* Any views expressed in this opinion piece are those of the author and not of Thomson Reuters Foundation.
Corporate social responsibility (CSR) is badly failing to detect, address, and prevent forced labour in the global economy
Genevieve LeBaron is a Professor of Politics at the University of Sheffield
Corporations love to tell fairytales about their efforts to eradicate modern slavery. On panels at the World Economic Forum, rock music festivals, and in glossy corporate social responsibility (CSR) brochures, they tell us about their codes of conduct that can prevent debt bondage in faraway lands and the heroic social auditors they hire to tame unruly factories. They regale us with stories about the criminal perpetrators of human trafficking and slavery contaminating otherwise pristine supply chains, and how their multi-stakeholder initiatives and working groups and partnerships with anti-slavery organizations can swoop in to save the day.
These stories are seductive. Corporations are rich and powerful and they make the stuff that we buy and love. We want so badly to believe they can be ethical. We want to believe that although corporations once had a reputation for being evil profit-extracting monsters, ravaging the earth to deplete natural resources, exploit workers, and evade regulation, they have changed. We want to believe the happy and compelling stories they tell about bringing decent work and living wages to workers across the global economy are true.
But the evidence suggests they are not. As I argue in my new book Combatting Modern Slavery published today – on World Day against Trafficking in Persons - academic research including my own suggests that CSR is badly failing to detect, address, and prevent forced labour in the global economy. Study after study has found that tools like social auditing and ethical certification are profoundly flawed and ineffective when it comes to the worst forms of labour exploitation. Investigations measuring whether and to what extent CSR commitments—such as to living wages, ending gender-based violence, or promoting human rights—continuously find little evidence that standards are being realised on the ground. Research reveals corporate fairytales for what they are: enthralling stories that are very unlikely to be true.
While fairytales about modern slavery do little for vulnerable workers, they are helping auditing firms and consultants to rake in vast profits. As corporations have increasingly relied on a private enforcement industry to ‘monitor’ supply chains, audit and consultancy firms have become a boom stock. Today, large audit firms have close to a hundred thousand employees, bring in billions in annual revenue, and have seen their share prices skyrocket as the market for their services has soared over the last two decades.
Fairytales are also helping corporations to grow. As CSR gives consumers and policymakers confidence that companies are tackling challenges and helps to stave off more stringent forms of regulation, corporations have grown larger than ever. We live in an era of trillion dollar corporations and ‘superstar’ firms, where a single company can command vast control over the conditions under which goods are made across entire sectors. The sheer size of corporations today not only imposes structural conditions on labour costs, but it also creates new barriers to corporate accountability.
Amidst the covid-19 pandemic characterised by market instability, anaemic demand, and cancelled orders, workers need labour rights, living wages, and decent work more than ever. But CSR is not the hero that can deliver these. It’s time for us to stop waiting for CSR to save the day.
We need to change the commercial conditions that cause forced labour to manifest and thrive in global supply chains in the first place.

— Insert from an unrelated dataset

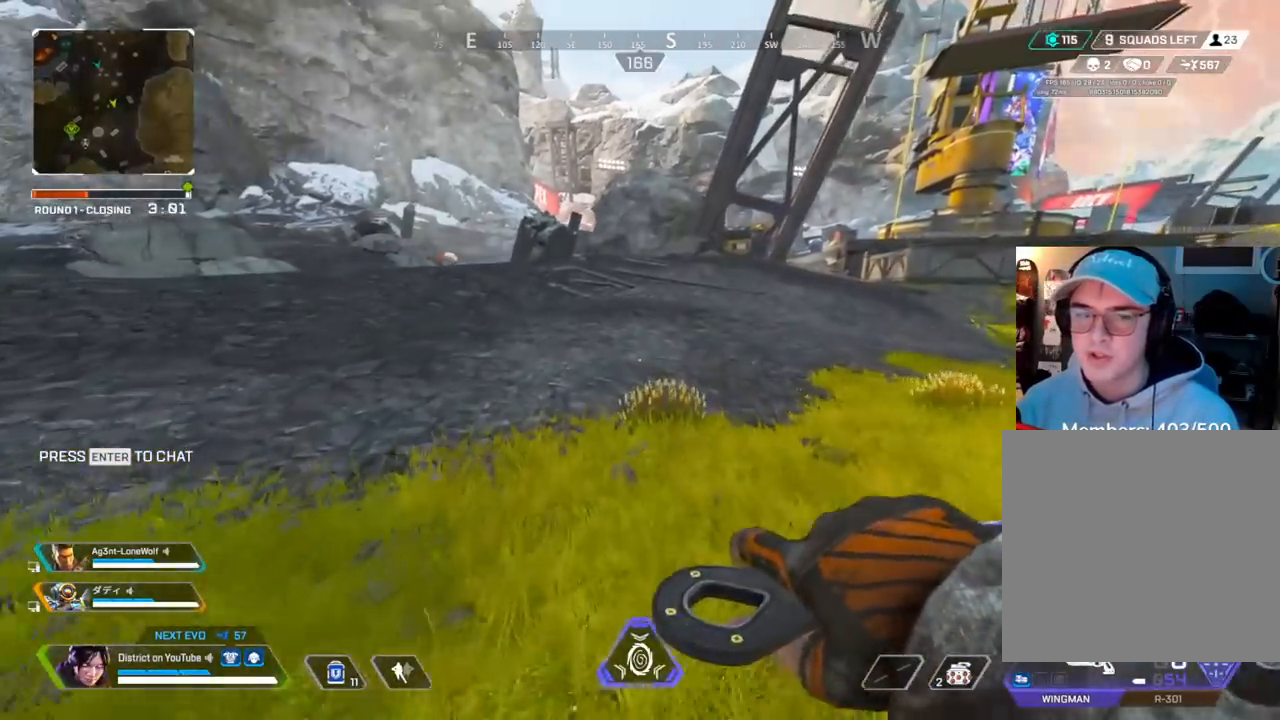
{"buttons": ["A", "Y"], "left_stick": "left", "right_stick": "center", "events": [[217, "Y", "down"], [233, "left_stick", "up-left"], [450, "left_stick", "left"], [467, "A", "down"]]}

I provide an overview of these in my book, and explain how measures like value distribution along supply chains, benchmarking labour costs, and worker-driven social responsibility initiatives can address the root causes of forced labour in supply chains. Unlike CSR, these solutions require alterations to the status quo business model, where profits are hoarded at the top of supply chains with almost no money going towards the bottom.
And we need to empower workers to put forward their own solutions. The initiatives in which they have done so – from the Fair Food Program to transnational organizing along supply chains—are amongst the most successful examples we have of contemporary efforts to combat modern slavery. While they may not have the resources to make glossy brochures on corporate websites, workers are fully capable of developing and implementing solutions to prevent and address labour abuse and promote their rights in supply chains.
They know better than anyone why and how severe exploitation arises and how it can be eradicated.